Ireland was never invaded by the Roman Empire, and the island remained a warring collection of separate kingdoms throughout its early history. Although it is known that the Romans traded with the Irish kingdoms, historically it was thought that the Romans never established a military presence in Ireland. In recent times the find of ruins of a possibly Roman fort in Drumanagh near Dublin has questioned this belief.
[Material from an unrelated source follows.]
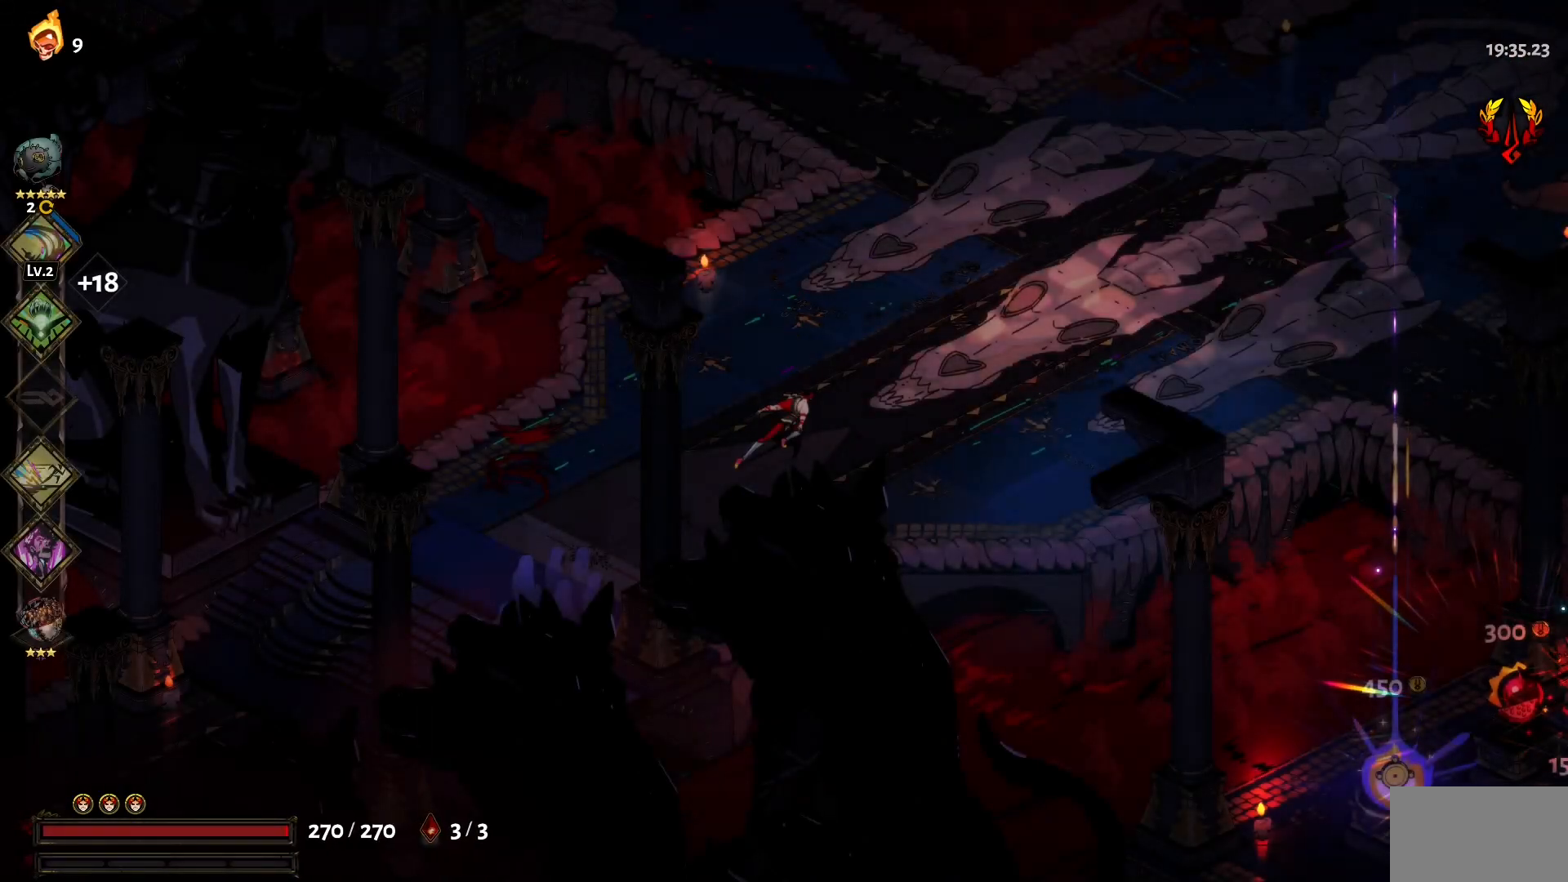
{"keys": ["1", "d"], "mouse": [], "events": [[17, "1", "down"], [150, "1", "up"], [250, "1", "down"], [300, "1", "up"], [434, "1", "down"]]}
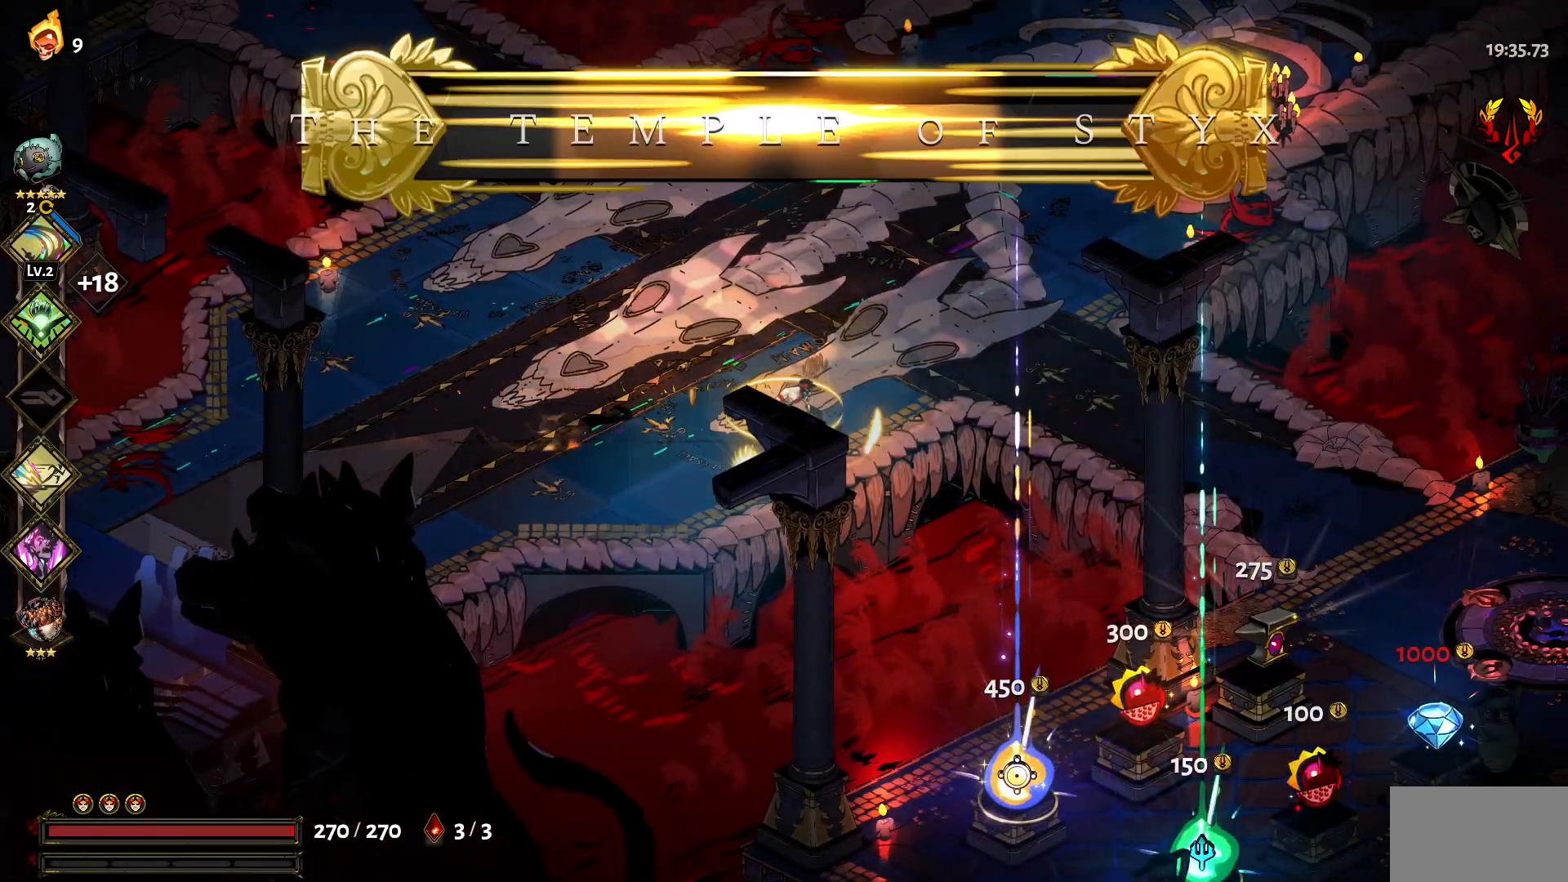
{"keys": ["d"], "mouse": [], "events": [[34, "1", "up"]]}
After the November 2015 Paris attacks killed more than 130 people in France, the French government invoked a mutual defence clause of the Treaty of Lisbon, asking for military assistance from the European Union. The Irish government agreed to deploy peacekeeping troops to Mali in order to free up French troops stationed there for deployment elsewhere.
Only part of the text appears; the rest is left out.